MONCTON, New Brunswick, (Reuters) – Canadian police mounted a massive hunt yesterday for a 24-year-old man armed with high-powered weapons who they suspect shot dead three police officers and wounded two more in the eastern city of Moncton. The incident was one of the worst of its kind in Canada, where gun laws are stricter than in the United States and fatal attacks on police are rare.
Hundreds of police, some in armored vehicles and some with dogs, cordoned off a large area in the city’s northwest and warned residents to stay inside their homes and lock their doors. At one point officers surrounded a house but later left without making an arrest.
Schools and government offices were shut in Moncton, a city of 70,000 in the East Coast province of New Brunswick.
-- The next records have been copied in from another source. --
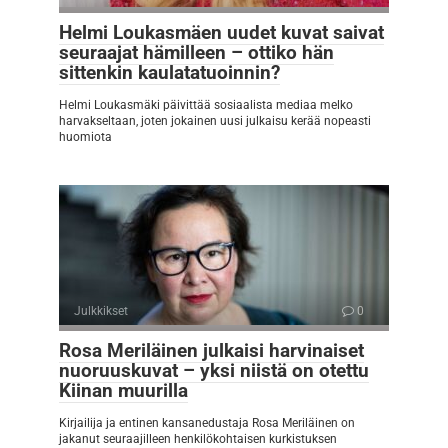
Helmi Loukasmäen uudet kuvat saivat
seuraajat hämilleen – ottiko hän
sittenkin kaulatatuoinnin?
Helmi Loukasmäki päivittää sosiaalista mediaa melko
harvakseltaan, joten jokainen uusi julkaisu kerää nopeasti
huomiota
Julkkikset
0
Rosa Meriläinen julkaisi harvinaiset
nuoruuskuvat – yksi niistä on otettu
Kiinan muurilla
Kirjailija ja entinen kansanedustaja Rosa Meriläinen on
jakanut seuraajilleen henkilökohtaisen kurkistuksen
Police told residents not to tweet the locations of officers for fear they could be helping the suspect, who they named as Justin Bourque. He has no previous criminal record.
Police said Bourque had been spotted three times in Moncton since the Wednesday shootings, most recently just after dawn yesterday.
“Our search for the suspect is still ongoing,” Royal Canadian Mounted Police (RCMP) spokeswoman Chantal Ferrer told a news conference in Moncton at 3.45 p.m. EDT (1945 GMT).
Northwest Moncton was largely deserted. Some residents took no chances and fled as soon as they heard about the shootings.
“We left last night but in such a hurry that we left our patio door unlocked and our windows open. So we came back in the morning to lock up and checked inside of the house. I have a fear I have never had before,” said Dan Parlee, 33.
Police were alerted on Wednesday afternoon by a member of the public who spotted an armed man in camouflage clothing walking down a residential street. When police arrived, the man moved into a nearby wooded area and opened fire.
Three officers were killed and two more were taken to hospital, where both had surgery on Thursday. One of the two was later released.
The killings spurred an outpouring of grief on social media.
“This is like working through your worst nightmare,” said Roger Brown, commander of the RCMP in New Brunswick.